Heute Nacht war es wieder so weit: Die Uhren wurden auf Sommerzeit umgestellt – also um 1 Stunde vor. Für viele bedeutet das vor allem eines – eine Stunde weniger Schlaf.
Mit der Umstellung auf die Sommerzeit
wird es abends länger hell
dafür ist es in der Früh länger dunkel
Viele empfinden das als positiv – vor allem wegen der längeren Abende.
Die Zeitumstellung wurde ursprünglich eingeführt, um Energie zu sparen und das Tageslicht besser zu nutzen. Heute ist ihr Nutzen allerdings umstritten.
Die Idee geht auf Zeiten zurück, in denen Energie knapp war:
1. Weltkrieg (1916): In vielen Ländern – auch Österreich – wurde die Sommerzeit eingeführt, um Kohle und Strom zu sparen.
2. Weltkrieg & Ölkrise (1970er Jahre): Die Zeitumstellung wurde erneut genutzt, um Energie effizienter einzusetzen.
Durch die Sommerzeit sollte es abends länger hell sein. Das bedeutet weniger künstliches Licht und weniger Energieverbrauch.
Funktioniert das heute noch?
Nur eingeschränkt bzw. kaum.
Moderne Studien zeigen:
Energieeinsparungen sind minimal oder gar nicht vorhanden
durch längere helle Abende wird teilweise sogar mehr Energie verbraucht (z.
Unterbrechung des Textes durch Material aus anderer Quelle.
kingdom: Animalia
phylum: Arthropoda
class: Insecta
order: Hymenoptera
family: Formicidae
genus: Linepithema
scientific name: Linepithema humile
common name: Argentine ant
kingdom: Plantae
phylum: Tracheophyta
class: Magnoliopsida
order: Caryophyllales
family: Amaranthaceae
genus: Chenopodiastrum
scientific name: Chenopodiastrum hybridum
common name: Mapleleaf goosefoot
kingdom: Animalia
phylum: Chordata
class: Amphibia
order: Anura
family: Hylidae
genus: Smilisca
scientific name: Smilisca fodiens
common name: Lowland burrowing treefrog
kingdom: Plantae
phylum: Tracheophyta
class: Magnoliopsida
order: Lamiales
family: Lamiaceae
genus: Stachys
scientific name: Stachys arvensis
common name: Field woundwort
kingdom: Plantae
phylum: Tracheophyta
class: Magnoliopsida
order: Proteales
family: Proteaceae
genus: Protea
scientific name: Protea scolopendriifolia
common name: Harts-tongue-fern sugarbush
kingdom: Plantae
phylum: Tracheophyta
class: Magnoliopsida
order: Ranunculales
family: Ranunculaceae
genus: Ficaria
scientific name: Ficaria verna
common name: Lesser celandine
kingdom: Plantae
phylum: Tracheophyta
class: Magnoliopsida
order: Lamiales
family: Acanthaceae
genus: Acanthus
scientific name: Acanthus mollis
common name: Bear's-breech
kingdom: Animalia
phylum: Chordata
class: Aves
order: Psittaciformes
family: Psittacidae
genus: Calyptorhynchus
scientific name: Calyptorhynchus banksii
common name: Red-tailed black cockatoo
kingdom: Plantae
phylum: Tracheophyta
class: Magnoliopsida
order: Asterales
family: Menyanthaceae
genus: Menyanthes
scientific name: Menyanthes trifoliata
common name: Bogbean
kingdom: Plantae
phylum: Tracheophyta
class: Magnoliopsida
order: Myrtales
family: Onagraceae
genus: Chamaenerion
B. durch Klimaanlagen)
organisatorischer Aufwand bei Abschaffung (z. B. Verkehr, Wirtschaft)
Die Zeitumstellung wurde eingeführt, um Energie zu sparen – heute hat sie vor allem noch Tradition und organisatorische Gründe. Deshalb bleibt sie uns vorerst wohl noch erhalten.